Cependant le lingot n'est pas encore parvenu à sa plus grande longueur, la plus grande partie de l'or trait est filé ou travaillé sur soie ; et avant de le filer on l'aplatit, en le faisant passer entre deux rouleaux ou roues d'un acier excessivement poli, ce qui le fait encore allonger de plus d'un septième. M. de Reaumur trouve alors que la largeur de ces petites lames ou plaques n'est que la huitième partie d'une ligne ou la 96e partie d'un pouce, et leur épaisseur une 3072e ; l'once d'or est alors étendue en une surface de 1190 pieds carrés ; au lieu que la plupart des batteurs d'or, ainsi que nous l'avons observé, ne l'étendent qu'à 146 pieds carrés.

Mais quelle doit être la finesse de l'or étendu d'une manière si excessive ? Suivant le calcul de M. de Reaumur, son épaisseur est la 175000me partie d'une ligne ou la 2100000me partie d'un pouce, ce qui n'est que la treizième partie de l'épaisseur déterminée par M. Halley ; mais il ajoute que cela suppose l'épaisseur de l'or par-tout égale, ce qui n'est pas probable ; car en battant les feuilles d'or, quelque attention que l'on y ait, il est impossible de les étendre également. C'est de quoi il est facîle de juger par quelques parties qui sont plus opaques que d'autres ; ainsi la dorure du fil doit être plus épaisse aux endroits où la feuille est plus épaisse.

M. de Reaumur supputant quelle doit être l'épaisseur de l'or aux endroits où elle est la moins considérable, la trouve seulement d'une 3150000me partie d'un pouce ; mais qu'est-ce qu'une 3150000me partie d'un pouce ? Ce n'est pourtant pas encore la plus grande ductilité de l'or ; car au lieu de deux onces d'or que nous avons supposées au lingot, on peut n'y employer qu'une seule once ; et alors l'épaisseur de l'or aux endroits les plus minces ne serait que la 6300000me partie d'un pouce.

Entrées de données enregistrées
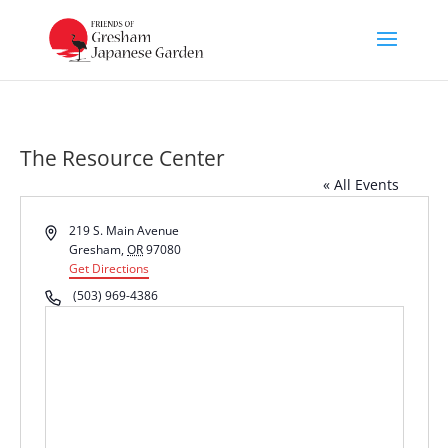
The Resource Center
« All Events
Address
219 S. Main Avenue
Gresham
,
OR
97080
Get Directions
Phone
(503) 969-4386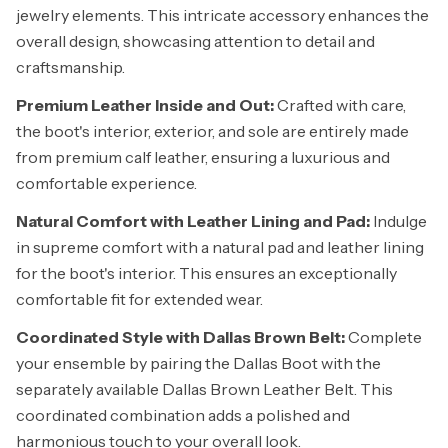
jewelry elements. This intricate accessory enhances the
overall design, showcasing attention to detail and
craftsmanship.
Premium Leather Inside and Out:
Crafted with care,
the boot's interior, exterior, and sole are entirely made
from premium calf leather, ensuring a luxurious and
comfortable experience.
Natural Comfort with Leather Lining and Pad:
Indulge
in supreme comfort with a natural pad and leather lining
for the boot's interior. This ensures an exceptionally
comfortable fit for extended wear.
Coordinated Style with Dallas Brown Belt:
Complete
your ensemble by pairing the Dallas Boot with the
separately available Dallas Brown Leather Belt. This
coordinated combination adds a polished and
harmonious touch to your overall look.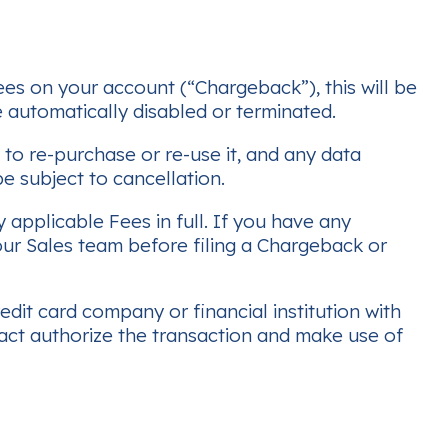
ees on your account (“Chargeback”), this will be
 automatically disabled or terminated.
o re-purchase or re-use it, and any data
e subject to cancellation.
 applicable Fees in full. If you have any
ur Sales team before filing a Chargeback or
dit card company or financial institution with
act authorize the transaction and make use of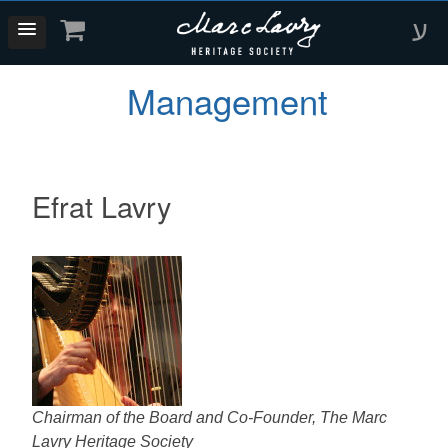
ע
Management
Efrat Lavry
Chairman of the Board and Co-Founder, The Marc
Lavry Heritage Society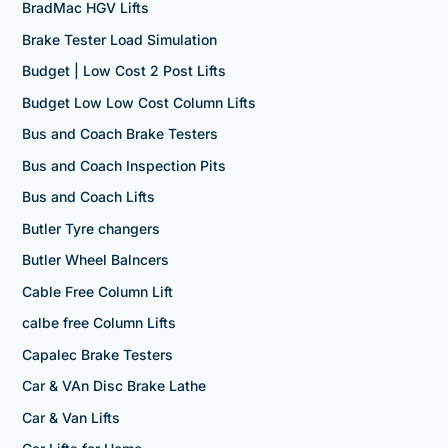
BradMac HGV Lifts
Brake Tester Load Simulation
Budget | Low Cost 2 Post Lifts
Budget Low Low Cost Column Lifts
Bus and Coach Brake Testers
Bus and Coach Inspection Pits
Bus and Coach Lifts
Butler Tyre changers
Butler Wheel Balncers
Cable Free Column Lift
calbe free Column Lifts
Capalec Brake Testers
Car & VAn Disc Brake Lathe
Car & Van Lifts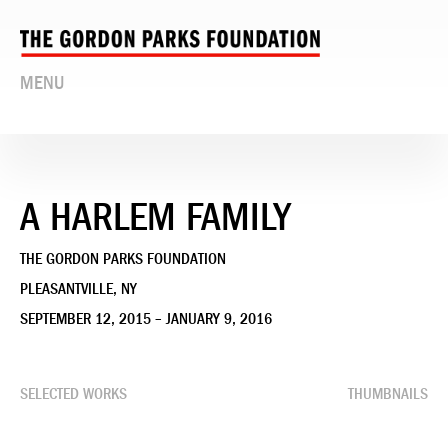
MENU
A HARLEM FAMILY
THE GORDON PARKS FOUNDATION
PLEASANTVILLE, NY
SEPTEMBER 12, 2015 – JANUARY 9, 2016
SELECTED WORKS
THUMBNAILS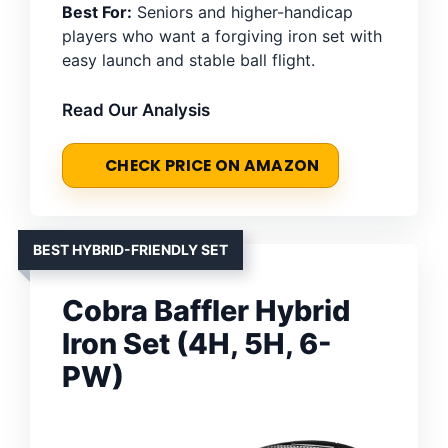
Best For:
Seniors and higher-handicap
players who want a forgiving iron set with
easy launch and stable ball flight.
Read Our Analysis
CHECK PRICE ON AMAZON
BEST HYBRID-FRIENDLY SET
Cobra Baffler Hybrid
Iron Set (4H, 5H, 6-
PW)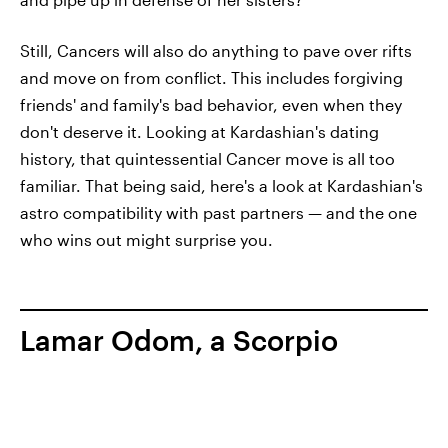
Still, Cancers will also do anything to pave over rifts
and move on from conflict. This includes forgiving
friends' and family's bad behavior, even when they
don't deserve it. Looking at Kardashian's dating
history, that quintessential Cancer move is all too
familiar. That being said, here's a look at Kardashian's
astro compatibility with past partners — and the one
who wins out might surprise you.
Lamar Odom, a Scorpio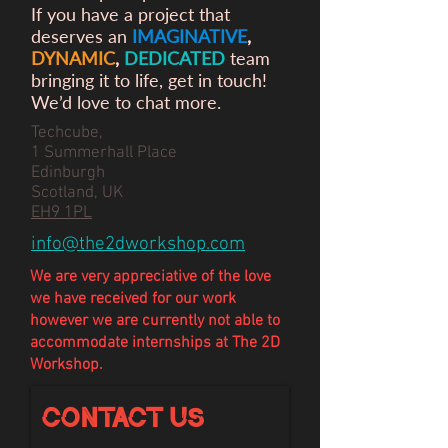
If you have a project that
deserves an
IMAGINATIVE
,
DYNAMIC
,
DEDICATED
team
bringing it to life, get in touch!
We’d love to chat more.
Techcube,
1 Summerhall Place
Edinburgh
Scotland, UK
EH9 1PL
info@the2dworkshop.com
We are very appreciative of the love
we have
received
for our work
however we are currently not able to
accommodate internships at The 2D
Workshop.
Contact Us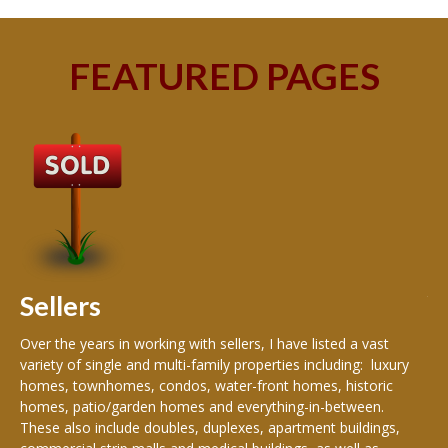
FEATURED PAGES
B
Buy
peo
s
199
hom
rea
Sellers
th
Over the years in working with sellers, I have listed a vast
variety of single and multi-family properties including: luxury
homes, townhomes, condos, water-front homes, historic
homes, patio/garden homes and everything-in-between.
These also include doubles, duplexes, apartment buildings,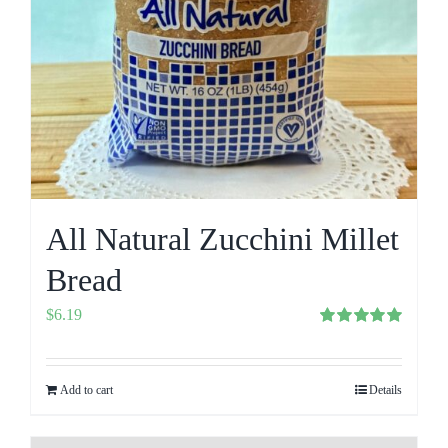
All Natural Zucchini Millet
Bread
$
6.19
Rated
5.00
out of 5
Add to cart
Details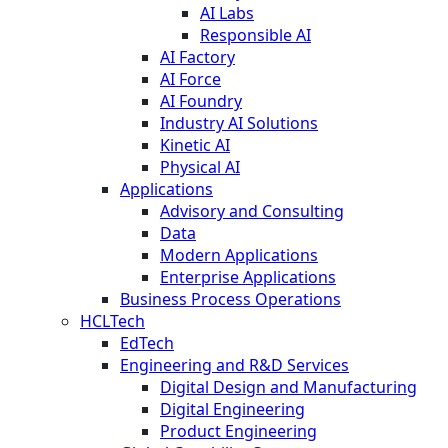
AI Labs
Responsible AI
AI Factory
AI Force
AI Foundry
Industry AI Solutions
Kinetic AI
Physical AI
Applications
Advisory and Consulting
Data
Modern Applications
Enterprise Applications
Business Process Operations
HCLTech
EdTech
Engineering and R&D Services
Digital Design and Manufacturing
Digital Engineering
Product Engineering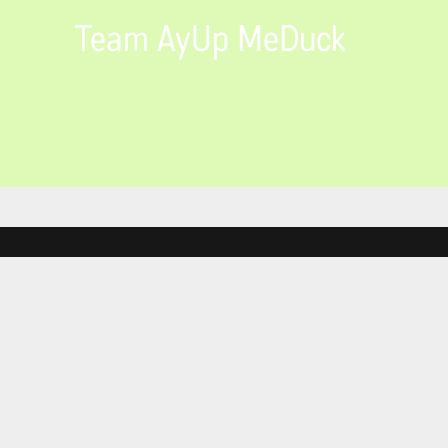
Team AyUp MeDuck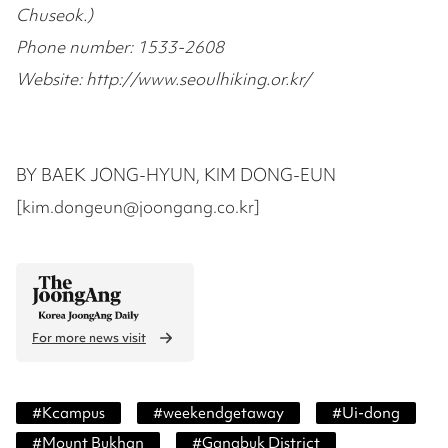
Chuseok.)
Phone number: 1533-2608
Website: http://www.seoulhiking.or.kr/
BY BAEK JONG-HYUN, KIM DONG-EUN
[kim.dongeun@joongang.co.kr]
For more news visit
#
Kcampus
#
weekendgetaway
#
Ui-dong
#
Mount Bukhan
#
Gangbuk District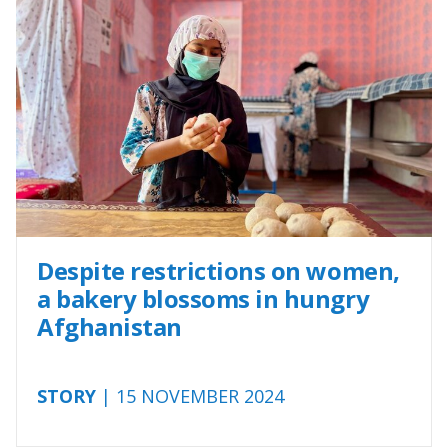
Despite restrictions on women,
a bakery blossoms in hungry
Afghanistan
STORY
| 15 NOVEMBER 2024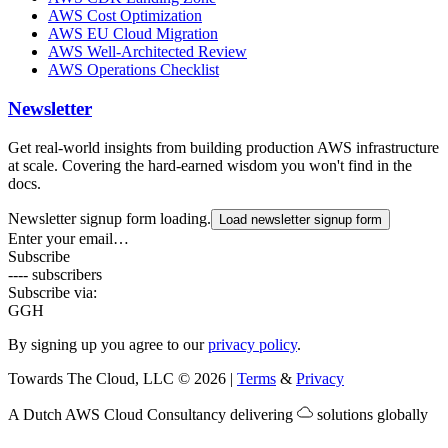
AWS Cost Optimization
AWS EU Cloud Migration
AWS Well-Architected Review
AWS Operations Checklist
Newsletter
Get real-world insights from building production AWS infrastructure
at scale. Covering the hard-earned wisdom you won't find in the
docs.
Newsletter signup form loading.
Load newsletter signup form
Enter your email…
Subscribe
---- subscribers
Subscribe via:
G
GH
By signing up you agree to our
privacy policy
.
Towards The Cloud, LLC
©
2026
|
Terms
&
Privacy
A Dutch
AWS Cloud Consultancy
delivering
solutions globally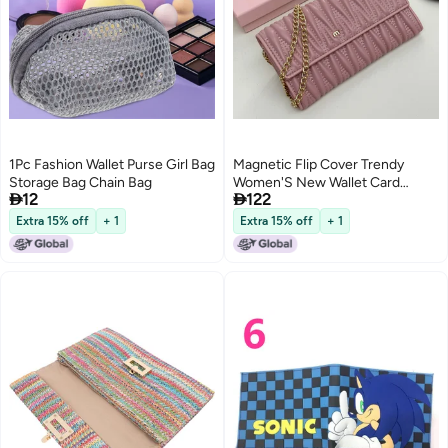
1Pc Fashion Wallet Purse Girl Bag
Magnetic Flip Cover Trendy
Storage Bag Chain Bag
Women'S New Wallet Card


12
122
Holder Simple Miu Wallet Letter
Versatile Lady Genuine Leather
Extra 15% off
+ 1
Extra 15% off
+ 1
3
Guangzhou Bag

| OBJECTIF DE LA TÂCHE |
Reproduisez fidèlement le passage de l'extrait sur la ductilité de l'or qui commence par « Mais quelle doit » et se termine par « est plus épaisse. ». Les enregistrements forment un matériau distinct de l'extrait sur la ductilité de l'or.

| RÉSULTAT DE LA TÂCHE |
Mais quelle doit être la finesse de l'or étendu d'une manière si excessive ? Suivant le calcul de M. de Reaumur, son épaisseur est la 175000me partie d'une ligne ou la 2100000me partie d'un pouce, ce qui n'est que la treizième partie de l'épaisseur déterminée par M. Halley ; mais il ajoute que cela suppose l'épaisseur de l'or par-tout égale, ce qui n'est pas probable ; car en battant les feuilles d'or, quelque attention que l'on y ait, il est impossible de les étendre également. C'est de quoi il est facîle de juger par quelques parties qui sont plus opaques que d'autres ; ainsi la dorure du fil doit être plus épaisse aux endroits où la feuille est plus épaisse.